» Set of tasks
(1) Which metal band is Christian Andreu best known for as lead guitarist, according to the biography of him?
(2) Translate this sentence from the biography of Christian Andreu into Spanish: "Christian Andreu's influences include bands such as Death, Metallica, Morbid Angel, Tool, Slayer, and classical music."
(3) Drawing on the biography of Christian Andreu, explain in one to three sentences what he said about his listening habits in his interview with ZYVA Magazine.

Christian Roger Andreu (born November 15, 1976) is a French musician best known as the lead guitarist of metal band Gojira, and was guitarist on a Familha Artús album.

Music
Christian Andreu's influences include bands such as Death, Metallica, Morbid Angel, Tool, Slayer, and classical music.

His favorite non-metal musicians are Mozart, La Tordue, Têtes Raides, and Björk, as well as Bulgarian music and Indian music. He cites French singers such as Alain Bashung, Barbara, Jacques Brel, and Georges Brassens.

In an interview for Lyon's ZYVA Magazine, Andreu explained that he does not listen to much metal music apart from Gojira, stating that he primarily listens to classical music. Andreu credited "Symbolic" from the band Death as the song that portrays him.

In 2007, he was also a guitarist in an experimental ethno-tribal progressive rock band playing in a traditional style called Familha Artús.

» Data extract

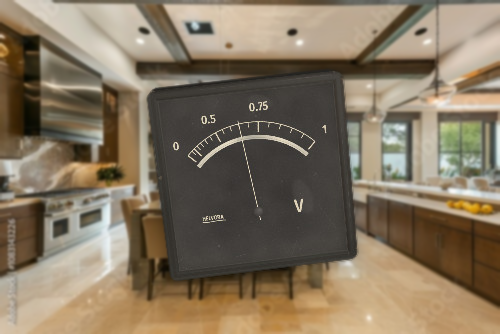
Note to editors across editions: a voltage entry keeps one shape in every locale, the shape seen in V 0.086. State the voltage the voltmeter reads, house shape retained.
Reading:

» Answers in order
(1) Gojira.

(2) Las influencias de Christian Andreu incluyen bandas como Death, Metallica, Morbid Angel, Tool, Slayer y la música clásica.

(3) Andreu said that apart from Gojira he does not listen to much metal music. He explained that he mainly listens to classical music instead.